» Exercise passage:

◇ ◇ ◇

Ahhh ok… now I understand. Here’s the problem… And forgive me, because it’s going to take a bit of a history lesson to explain where we’re at and why, which is in turn needed to really understand the problem with what you’ve done.
We (well… I…) first created the compat library to provide for that transition period when we had just started working on JIRA 6.3 and knew we would be targeting that release for introducing the JIRA Data Center offering. This was to be the first version of JIRA that had any kind of clustering support, and the historic direct use of the Quartz scheduler was an obvious problem. This is because Quartz can be configured to run local jobs using an in-memory store or configured to use a persistent store and do proper cluster-safe locking, but it doesn’t know how to do both at once, and we knew we needed to make both job types available.
There was also one alternative: SAL’s PluginScheduler API. There were some things that were nicer about this interface, at least on the surface, but its implementation was horribly broken in JIRA. It had historically created jobs that kind of persisted, except that the job’s payload was not. What a mess!
This is the main reason why we created the atlassian-scheduler API. It called out that some jobs were local, in-memory jobs and other were clustered, persisted jobs. It also abstracted away all of Quartz, which was a bonus both because 1) We actually needed to run 2 copies of it now to handle both job types, and 2) That allowed me to write the Caesium library that replaces it in JIRA 7 and Confluence 6 without breaking things. But we had 2 big problems:
- Confluence didn’t have the atlassian-scheduler API… or rather, it did, but it was a very old copy of it from before we added clustering support in it, and their own Confluence Data Center offering wasn’t in desperate need of these changes. There was already a clustered version of Confluence, and it made clustered jobs “work” by scheduling them as local but acquiring a lock. It wasn’t perfect (sometimes more than one node ran the jobs at the given time because it was fast enough that the lock had already been released when another node came to acquire it), but due to how they ran jobs, this just wasn’t as big of a deal for them.
- We knew that it was a serious problem for the JIRA ecosystem, in particular for many of the major plugins (both our own and those of third parties), that really needed jobs to be cluster-safe but also needed a way to continue to support older versions of JIRA.
So I built the compat library, and together with people from some of our own plugins and Confluence’s developers, we worked out exactly what magic potions were needed to make the compat library work in every version of JIRA or Confluence that was currently released.

◇ ◇ ◇

Collected data:
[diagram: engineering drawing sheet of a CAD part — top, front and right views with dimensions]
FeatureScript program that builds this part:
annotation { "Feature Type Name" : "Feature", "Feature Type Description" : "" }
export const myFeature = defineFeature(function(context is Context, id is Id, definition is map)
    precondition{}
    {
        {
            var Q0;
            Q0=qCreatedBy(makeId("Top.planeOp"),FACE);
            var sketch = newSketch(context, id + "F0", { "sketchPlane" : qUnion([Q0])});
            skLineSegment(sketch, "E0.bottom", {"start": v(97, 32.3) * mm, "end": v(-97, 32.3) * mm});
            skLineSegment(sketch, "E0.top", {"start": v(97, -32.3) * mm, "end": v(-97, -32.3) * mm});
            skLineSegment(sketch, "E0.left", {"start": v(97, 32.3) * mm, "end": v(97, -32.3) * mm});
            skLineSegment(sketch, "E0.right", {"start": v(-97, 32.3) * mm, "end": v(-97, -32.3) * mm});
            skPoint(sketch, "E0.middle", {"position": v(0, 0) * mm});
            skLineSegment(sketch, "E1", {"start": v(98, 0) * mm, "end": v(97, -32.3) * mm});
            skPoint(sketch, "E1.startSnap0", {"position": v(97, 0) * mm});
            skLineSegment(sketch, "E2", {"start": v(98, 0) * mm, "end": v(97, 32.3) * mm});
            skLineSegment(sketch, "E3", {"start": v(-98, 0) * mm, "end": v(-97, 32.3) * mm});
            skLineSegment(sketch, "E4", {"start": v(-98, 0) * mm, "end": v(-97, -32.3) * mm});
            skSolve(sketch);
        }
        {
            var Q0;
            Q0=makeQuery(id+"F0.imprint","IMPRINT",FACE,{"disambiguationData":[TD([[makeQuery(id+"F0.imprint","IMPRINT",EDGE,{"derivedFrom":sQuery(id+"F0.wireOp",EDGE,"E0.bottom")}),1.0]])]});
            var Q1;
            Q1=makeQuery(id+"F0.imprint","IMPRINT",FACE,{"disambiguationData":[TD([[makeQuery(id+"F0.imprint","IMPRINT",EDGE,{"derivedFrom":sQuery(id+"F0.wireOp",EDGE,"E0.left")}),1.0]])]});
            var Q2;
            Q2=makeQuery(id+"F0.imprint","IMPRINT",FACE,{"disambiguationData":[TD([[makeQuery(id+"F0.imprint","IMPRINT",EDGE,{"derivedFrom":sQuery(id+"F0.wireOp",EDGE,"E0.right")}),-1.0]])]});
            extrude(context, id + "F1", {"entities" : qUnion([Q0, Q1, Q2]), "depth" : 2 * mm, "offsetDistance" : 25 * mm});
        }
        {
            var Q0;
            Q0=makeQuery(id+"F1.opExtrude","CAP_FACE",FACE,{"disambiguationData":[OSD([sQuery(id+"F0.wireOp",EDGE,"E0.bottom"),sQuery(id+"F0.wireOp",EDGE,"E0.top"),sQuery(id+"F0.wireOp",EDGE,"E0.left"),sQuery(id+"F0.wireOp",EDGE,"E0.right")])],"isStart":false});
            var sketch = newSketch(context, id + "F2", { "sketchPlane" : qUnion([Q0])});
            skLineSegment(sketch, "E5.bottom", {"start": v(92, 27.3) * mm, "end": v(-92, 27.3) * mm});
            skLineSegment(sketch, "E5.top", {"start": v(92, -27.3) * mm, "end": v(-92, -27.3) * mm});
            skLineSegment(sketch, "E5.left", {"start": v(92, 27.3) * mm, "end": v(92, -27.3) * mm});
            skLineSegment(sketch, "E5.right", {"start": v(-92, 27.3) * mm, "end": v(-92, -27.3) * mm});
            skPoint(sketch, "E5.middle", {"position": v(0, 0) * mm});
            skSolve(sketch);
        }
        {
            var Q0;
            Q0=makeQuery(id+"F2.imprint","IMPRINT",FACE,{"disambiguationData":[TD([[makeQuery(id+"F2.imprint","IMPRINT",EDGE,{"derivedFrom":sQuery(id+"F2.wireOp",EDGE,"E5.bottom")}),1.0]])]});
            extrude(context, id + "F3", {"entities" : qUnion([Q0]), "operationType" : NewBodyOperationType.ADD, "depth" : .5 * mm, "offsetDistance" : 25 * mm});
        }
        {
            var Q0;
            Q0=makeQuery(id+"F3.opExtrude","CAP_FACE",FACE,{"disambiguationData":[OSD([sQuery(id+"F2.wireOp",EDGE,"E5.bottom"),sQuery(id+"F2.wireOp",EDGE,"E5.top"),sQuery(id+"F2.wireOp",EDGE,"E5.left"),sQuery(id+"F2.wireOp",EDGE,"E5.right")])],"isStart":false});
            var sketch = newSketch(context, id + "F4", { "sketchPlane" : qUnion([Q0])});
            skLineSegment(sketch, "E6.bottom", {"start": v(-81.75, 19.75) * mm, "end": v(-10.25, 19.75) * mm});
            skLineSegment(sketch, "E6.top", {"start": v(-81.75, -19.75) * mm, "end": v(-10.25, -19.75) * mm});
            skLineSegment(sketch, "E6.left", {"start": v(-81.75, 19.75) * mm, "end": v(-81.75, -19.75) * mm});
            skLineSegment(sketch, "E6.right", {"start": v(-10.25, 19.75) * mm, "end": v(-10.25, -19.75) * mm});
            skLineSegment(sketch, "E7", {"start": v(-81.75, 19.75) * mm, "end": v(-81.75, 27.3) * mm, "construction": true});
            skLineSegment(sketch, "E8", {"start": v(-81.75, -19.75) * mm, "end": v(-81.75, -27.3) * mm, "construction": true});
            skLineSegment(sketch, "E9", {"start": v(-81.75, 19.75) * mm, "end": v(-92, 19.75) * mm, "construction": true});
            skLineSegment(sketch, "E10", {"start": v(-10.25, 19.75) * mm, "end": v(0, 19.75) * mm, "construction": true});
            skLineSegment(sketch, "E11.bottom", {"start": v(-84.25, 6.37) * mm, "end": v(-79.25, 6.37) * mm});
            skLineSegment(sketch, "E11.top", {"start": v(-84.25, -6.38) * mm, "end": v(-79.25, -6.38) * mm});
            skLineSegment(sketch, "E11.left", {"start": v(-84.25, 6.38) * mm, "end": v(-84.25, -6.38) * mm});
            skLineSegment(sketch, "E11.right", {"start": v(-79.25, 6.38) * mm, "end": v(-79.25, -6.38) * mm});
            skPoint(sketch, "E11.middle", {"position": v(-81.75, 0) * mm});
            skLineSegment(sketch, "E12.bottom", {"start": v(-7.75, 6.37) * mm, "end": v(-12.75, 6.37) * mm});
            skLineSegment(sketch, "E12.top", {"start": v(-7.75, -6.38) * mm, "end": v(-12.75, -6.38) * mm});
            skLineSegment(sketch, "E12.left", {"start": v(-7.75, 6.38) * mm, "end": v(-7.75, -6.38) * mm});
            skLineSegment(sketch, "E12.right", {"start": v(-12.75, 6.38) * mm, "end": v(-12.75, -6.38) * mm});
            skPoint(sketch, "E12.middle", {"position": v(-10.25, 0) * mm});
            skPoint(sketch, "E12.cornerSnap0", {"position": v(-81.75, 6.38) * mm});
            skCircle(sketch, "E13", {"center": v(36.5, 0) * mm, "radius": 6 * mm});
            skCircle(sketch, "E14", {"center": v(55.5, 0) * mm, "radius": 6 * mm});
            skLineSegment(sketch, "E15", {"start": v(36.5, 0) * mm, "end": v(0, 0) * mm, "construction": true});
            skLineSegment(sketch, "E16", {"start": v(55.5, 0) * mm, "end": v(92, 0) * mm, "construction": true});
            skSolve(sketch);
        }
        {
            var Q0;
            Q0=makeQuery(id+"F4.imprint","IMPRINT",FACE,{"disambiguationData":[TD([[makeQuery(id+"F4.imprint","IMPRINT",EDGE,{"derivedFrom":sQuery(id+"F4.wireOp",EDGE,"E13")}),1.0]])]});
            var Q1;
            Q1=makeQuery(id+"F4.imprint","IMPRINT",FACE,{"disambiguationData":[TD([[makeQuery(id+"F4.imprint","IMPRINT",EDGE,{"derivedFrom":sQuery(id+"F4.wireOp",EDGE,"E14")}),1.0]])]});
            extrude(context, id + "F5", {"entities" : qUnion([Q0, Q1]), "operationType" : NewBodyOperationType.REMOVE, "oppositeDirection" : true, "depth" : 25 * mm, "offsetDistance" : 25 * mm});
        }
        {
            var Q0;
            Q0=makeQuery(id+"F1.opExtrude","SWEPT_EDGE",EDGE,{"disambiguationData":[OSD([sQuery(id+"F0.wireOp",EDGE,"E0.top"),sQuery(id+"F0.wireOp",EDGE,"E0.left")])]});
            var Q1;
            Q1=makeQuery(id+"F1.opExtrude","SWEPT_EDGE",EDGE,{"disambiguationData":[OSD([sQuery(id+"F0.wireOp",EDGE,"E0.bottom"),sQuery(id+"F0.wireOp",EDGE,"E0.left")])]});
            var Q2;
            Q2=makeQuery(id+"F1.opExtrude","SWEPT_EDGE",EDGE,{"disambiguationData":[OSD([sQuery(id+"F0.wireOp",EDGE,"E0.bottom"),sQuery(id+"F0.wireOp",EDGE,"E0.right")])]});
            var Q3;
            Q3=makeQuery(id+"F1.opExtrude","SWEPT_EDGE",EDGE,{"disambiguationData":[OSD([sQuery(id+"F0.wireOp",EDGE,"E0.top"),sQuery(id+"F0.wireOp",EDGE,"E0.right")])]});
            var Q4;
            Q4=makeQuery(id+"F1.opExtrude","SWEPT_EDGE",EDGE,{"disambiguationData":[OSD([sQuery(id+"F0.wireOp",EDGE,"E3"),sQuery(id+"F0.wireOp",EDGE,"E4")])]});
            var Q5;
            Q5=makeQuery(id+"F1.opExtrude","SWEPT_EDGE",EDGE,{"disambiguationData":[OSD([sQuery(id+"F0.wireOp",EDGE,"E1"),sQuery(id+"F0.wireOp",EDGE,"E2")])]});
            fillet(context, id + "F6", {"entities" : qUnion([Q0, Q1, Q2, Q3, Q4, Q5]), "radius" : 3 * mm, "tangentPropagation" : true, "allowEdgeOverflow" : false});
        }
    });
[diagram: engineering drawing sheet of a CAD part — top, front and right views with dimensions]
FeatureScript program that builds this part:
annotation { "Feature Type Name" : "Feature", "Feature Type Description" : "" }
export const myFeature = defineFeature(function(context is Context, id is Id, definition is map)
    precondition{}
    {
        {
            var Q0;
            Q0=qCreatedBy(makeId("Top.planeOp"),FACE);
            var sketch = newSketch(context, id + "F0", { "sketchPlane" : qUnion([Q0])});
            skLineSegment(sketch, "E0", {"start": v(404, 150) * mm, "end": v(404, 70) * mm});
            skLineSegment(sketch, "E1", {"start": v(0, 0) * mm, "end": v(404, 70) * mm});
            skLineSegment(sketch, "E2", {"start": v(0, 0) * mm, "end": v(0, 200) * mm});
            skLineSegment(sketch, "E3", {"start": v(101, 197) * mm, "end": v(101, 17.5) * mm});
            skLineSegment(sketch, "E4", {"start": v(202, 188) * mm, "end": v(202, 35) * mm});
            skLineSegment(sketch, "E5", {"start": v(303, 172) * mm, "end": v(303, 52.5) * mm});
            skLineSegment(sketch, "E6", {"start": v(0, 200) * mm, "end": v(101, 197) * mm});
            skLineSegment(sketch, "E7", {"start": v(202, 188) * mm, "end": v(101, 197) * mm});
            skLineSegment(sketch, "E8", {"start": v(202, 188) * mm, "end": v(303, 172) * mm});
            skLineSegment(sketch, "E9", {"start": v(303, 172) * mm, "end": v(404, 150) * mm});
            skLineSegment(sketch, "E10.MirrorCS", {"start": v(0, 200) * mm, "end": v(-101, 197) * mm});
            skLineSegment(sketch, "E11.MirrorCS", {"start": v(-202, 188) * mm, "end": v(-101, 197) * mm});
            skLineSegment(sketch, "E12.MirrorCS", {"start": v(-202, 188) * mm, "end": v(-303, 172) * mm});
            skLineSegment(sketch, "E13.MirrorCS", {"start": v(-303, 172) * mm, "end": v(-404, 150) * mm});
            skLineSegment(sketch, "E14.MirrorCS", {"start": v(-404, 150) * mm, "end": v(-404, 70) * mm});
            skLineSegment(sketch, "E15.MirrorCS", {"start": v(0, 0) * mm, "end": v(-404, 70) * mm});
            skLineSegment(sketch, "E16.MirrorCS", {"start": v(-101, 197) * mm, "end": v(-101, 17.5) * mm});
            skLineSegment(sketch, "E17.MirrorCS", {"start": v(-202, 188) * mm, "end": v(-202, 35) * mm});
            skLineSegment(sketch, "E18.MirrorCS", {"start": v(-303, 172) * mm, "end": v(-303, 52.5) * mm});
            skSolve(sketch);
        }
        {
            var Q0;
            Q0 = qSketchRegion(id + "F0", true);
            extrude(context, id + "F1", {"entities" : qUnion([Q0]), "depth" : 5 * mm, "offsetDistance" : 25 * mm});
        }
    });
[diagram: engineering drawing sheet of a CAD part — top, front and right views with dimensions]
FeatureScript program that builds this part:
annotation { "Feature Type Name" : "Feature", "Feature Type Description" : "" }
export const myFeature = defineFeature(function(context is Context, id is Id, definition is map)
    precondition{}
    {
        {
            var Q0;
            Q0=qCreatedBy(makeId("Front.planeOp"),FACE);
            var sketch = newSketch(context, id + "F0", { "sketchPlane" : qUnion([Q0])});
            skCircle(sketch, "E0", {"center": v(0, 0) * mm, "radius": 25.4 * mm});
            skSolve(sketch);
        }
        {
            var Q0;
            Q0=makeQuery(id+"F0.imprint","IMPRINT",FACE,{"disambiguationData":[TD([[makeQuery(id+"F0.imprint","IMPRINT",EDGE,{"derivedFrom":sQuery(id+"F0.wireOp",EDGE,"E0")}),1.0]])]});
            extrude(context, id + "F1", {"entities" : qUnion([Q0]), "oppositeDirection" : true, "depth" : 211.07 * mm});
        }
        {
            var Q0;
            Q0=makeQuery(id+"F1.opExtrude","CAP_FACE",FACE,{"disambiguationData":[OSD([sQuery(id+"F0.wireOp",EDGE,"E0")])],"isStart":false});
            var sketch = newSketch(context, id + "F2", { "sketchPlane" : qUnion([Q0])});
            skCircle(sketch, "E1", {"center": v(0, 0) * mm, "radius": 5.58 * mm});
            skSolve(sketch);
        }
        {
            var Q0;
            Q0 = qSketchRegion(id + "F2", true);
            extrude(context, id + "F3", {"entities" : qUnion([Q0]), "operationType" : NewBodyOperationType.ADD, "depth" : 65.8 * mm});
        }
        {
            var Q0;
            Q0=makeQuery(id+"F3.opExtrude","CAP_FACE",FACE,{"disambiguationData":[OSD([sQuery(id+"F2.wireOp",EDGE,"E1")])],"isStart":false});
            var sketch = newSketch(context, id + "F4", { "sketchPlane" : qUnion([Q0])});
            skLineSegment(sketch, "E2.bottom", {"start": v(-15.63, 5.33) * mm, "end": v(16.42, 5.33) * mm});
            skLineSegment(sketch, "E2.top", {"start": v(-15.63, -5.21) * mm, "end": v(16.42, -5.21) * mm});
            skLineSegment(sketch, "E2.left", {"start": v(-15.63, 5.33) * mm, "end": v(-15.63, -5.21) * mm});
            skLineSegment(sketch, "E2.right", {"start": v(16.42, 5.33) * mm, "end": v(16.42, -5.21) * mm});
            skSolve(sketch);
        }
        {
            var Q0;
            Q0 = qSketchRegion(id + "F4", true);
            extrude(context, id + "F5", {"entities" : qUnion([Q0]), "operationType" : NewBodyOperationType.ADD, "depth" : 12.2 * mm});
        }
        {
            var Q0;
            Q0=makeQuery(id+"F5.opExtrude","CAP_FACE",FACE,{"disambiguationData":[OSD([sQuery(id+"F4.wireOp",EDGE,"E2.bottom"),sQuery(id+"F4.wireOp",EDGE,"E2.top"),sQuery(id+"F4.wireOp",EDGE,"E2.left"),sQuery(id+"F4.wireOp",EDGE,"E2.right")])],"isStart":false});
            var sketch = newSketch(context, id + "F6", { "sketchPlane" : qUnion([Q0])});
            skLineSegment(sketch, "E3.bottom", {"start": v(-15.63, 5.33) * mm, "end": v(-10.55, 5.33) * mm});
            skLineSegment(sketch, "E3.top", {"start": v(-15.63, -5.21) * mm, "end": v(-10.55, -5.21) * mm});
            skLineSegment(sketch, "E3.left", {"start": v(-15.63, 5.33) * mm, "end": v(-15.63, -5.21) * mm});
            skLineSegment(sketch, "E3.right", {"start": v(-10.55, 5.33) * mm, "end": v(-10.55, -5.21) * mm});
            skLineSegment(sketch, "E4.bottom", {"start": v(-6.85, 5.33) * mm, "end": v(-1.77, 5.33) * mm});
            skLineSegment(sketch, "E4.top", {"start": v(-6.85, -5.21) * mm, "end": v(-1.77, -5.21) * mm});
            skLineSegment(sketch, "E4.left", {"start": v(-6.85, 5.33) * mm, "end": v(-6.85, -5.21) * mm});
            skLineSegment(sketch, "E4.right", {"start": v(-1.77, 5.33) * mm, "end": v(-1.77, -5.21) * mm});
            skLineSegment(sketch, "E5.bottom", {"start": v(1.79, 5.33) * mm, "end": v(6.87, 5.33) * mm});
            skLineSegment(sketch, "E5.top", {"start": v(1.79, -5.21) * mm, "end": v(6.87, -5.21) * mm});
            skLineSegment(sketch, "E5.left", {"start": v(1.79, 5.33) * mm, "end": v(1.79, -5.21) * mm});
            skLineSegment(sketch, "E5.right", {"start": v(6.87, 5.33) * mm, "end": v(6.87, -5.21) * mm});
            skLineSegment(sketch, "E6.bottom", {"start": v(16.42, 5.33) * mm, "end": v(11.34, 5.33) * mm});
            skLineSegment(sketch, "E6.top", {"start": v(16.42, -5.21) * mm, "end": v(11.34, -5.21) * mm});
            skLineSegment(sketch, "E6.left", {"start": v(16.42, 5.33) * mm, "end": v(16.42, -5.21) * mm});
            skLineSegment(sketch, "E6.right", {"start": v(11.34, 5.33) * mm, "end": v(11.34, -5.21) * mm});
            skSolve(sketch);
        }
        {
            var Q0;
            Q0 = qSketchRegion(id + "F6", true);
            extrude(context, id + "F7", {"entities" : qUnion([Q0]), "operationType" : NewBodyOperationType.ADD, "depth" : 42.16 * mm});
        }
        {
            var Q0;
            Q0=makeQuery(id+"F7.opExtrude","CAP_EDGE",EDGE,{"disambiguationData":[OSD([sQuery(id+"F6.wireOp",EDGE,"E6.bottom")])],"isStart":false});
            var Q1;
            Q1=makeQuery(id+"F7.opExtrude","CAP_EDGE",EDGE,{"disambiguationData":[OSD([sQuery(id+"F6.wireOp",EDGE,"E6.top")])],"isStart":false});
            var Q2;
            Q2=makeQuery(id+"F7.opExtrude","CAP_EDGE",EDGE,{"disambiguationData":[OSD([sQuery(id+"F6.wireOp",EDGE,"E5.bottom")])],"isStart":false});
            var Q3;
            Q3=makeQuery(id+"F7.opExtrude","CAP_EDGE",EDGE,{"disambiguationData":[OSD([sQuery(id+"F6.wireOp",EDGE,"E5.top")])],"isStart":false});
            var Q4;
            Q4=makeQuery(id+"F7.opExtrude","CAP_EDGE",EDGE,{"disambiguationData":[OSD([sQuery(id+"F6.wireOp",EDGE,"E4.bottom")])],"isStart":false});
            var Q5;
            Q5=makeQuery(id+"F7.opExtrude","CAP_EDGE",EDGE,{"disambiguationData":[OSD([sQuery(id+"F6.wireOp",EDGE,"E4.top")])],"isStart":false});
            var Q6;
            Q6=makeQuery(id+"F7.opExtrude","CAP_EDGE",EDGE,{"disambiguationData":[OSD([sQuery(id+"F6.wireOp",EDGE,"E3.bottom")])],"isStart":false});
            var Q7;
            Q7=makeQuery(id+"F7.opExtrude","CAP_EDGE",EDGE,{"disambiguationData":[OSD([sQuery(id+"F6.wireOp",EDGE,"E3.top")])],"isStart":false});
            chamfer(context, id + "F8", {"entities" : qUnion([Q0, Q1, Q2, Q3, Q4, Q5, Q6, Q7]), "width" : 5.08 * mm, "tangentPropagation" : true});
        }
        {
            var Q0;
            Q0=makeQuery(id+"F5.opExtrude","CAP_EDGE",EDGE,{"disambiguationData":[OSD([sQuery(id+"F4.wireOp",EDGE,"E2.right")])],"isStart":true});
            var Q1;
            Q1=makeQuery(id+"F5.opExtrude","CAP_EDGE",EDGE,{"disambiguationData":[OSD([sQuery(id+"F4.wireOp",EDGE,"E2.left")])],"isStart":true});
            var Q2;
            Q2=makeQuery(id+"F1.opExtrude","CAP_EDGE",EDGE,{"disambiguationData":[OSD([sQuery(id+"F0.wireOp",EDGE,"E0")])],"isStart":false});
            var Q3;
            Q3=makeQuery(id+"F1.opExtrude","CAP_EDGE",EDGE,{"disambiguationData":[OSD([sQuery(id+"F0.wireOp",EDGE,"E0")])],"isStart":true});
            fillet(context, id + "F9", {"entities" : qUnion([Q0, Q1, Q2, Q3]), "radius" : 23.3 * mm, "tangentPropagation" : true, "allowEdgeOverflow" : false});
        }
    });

◇ ◇ ◇

» To do:
- a) Write out the part of the post about the compat library's history that opens with the words containing "- We knew that" and closes with "was currently released.".
- b) Which specific product version numbers does the post about the compat library's history mention?
- c) Continue the post about the compat library's history, starting right after its last sentence.

» Answers by item number:
- a)
- We knew that it was a serious problem for the JIRA ecosystem, in particular for many of the major plugins (both our own and those of third parties), that really needed jobs to be cluster-safe but also needed a way to continue to support older versions of JIRA.
So I built the compat library, and together with people from some of our own plugins and Confluence’s developers, we worked out exactly what magic potions were needed to make the compat library work in every version of JIRA or Confluence that was currently released.

- b) JIRA 6.3, JIRA 7, Confluence 6

- c)
But things didn’t stay that way. The atlassian-scheduler API was widely adopted by everybody except Confluence for a long time. Eventually, somebody decided to switch the Embedded Crowd library that both JIRA and Confluence use for managing user directories and syncs. But this meant when Confluence needed to update the Embedded Crowd library to a version that used it, they had to make the atlassian-scheduler API available to it. And this is where things go wrong, because I the problem wasn’t thought through completely.
To make it work, these versions of Confluence that have the modern atlassian-scheduler API but predate 6.0 have a completely crippled version of it that, no matter what you ask, will always schedule the job to run locally. It won’t even do the old locking hack that was done in the earlier versions. This is because it was only ever intended to be used by Embedded Crowd. They didn’t really think about the fact that anybody else would ever see it and try to use it. It even has a disclaimer to that effect in the code:
<!-- Just enough atlassian-scheduler to make Crowd work. NOT CLUSTER SAFE! (Unless you do your own locking like Crowd) -->
<bean id="schedulerServiceForCrowdOnly" class="com.atlassian.scheduler.quartz1.Quartz1SchedulerService" autowire-candidate="false">
They tried very hard to keep it away from you and tell you not to use it. But all of this happened after the compat library was written, so it doesn’t know to watch out for it and avoid using this. It’s looking only for whether or not it is able to hunt down the atlassian-scheduler API classes (which it can) so it tries to use it. And it succeeds!
But the problem is that this is not really Cluster-safe, just like it says. Those checks for the run mode that you are detecting were put there specifically to detect this kind of problem and warn you that something is wrong. Removing the checks doesn’t fix the problem; it just hides it.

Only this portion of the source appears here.